On his return from the US, Steve began experimenting with smoking techniques. His first efforts involved tea smoking using a wok.
“It’s actually quite easy and very effective,” Steve says. “You get a wok, cover the bottom with foil, mix together tea leaves of your choice, dried rice and sugar and toast over the heat.
“You then get a bamboo steamer, add your food, place that on top of the tea and finish off with a tight fitting lid. While the food cooks it takes on the heady, smoky scent of the toasted tea and rice.
“You can cook a piece of flavourful, tender, smoky trout in about 10 minutes. And it’s not just fish you can do. I was experimenting with all sorts of meats, like game birds.
“From there I moved on to barbecuing.”
But Steve never imagined he would be able to earn a living from his culinary sideline.
Then, in 2012, a call for voluntary redundancies at work coincided with a TV programme Steve saw on running your own successful business. “The thing that kept coming across was that the best ideas are often borne out of something you are already passionate about and know.
“I thought the time had come to take a leap of faith and to do something I love.
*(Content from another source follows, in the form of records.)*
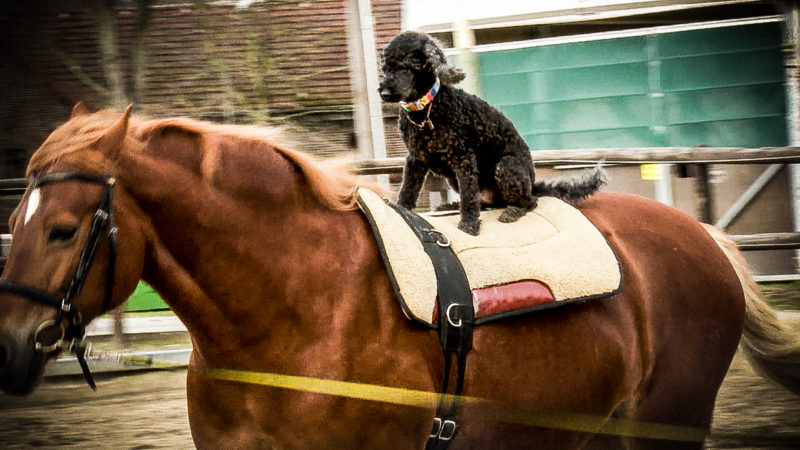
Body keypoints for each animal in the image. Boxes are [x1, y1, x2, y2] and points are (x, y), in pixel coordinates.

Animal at [1, 103, 800, 448]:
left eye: (63, 228)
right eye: (14, 221)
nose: (8, 347)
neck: (297, 312)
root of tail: (702, 237)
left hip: (665, 426)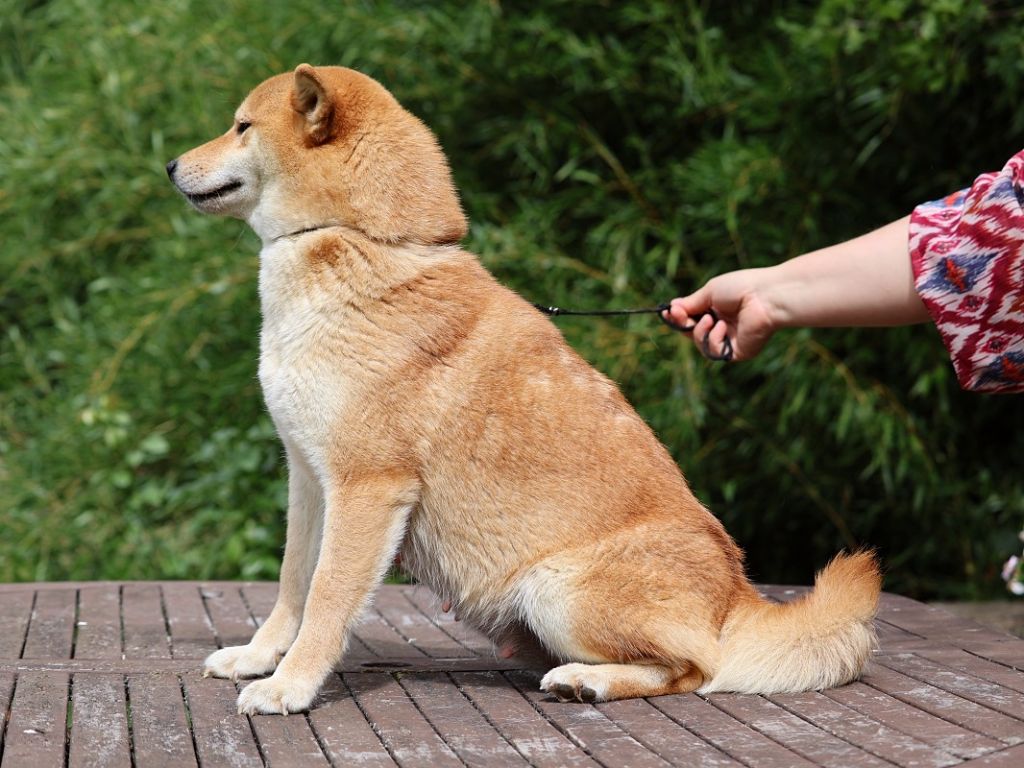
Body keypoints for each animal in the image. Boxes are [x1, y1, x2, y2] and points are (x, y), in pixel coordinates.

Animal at [167, 64, 880, 716]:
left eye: (241, 126)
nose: (171, 164)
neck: (366, 242)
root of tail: (738, 598)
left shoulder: (367, 486)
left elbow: (327, 597)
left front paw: (288, 687)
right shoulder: (310, 476)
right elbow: (293, 582)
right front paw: (257, 658)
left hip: (555, 589)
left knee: (694, 670)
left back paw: (588, 681)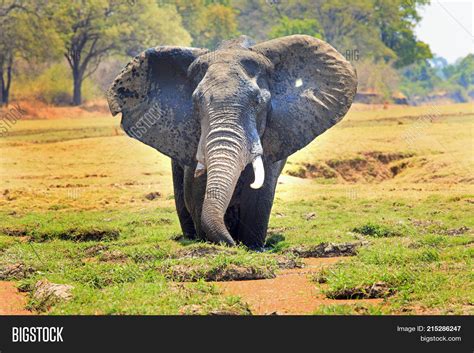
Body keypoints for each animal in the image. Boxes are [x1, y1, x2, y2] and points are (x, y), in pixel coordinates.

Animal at [106, 35, 356, 248]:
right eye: (196, 103)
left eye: (258, 102)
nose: (233, 245)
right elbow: (195, 192)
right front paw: (210, 241)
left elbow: (260, 195)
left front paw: (253, 247)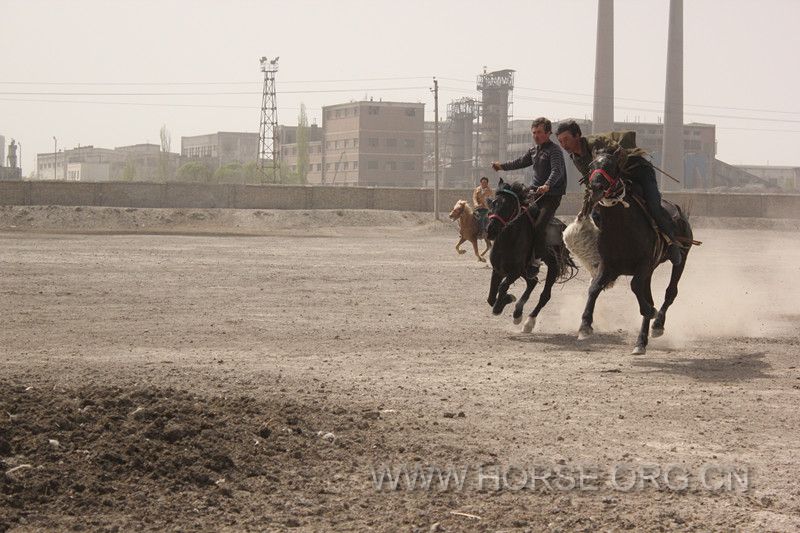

So I decided to take up the offer of voluntary redundancy and I threw everything I had into getting Northumbrian Smokehouse off the ground.”
It has proved a wise move. More than a quarter of a century of experimentation and travel to some of the world’s top foodie hotspots has gone into the venture.
“I have travelled all over the world and I have always made a beeline for the barbecue places, especially in Australia and Asia. I have absorbed all these influences and they are certainly coming out in the smoked foods I am doing.
“In Asia barbecue street food is quite big. Vietnam was a fantastic place. The food is just so fresh, unadulterated and has just the right amount of heat to it. I like a bit of heat in my food, but not too much.”
Steve is aiming to make his mark by offering food that goes beyond the norm, such as his smoked mushroom pâté. “It’s one of my bestsellers and is a bit unusual. It’s not something you can get elsewhere.”
Having established himself as a regular on the North East’s artisan food scene, Steve has big plans for the next 12 months.
He wants to begin pushing his range of smoked foods out into delicatessens and farm shops and will be taking online orders via a new website.
He had toyed with opening his own high street outlet, but while smoking food is an ancient craft, it is ironic that nowadays it is viewed as a luxury item.
Not that Steve charges extravagant prices. A 140g pot of smoked chilli and garlic houmous comes in at £1.20, smoked and roasted cashews at £1.60 for an 80g tub and smoked chicken liver, brandy and orange pate at £2.60 for 130g.
That’s cheaper than most supermarket brands.
But there is definitely nothing mass-produced about what Steve is offering. He’s showing there is much more to smoked food than just salmon.
“The process is fairly simple: it’s just your raw ingredient and smoke. But out of that, something amazingly tasty and different is created.”
It’s no wonder Steve gets so fired up when it comes to smoking.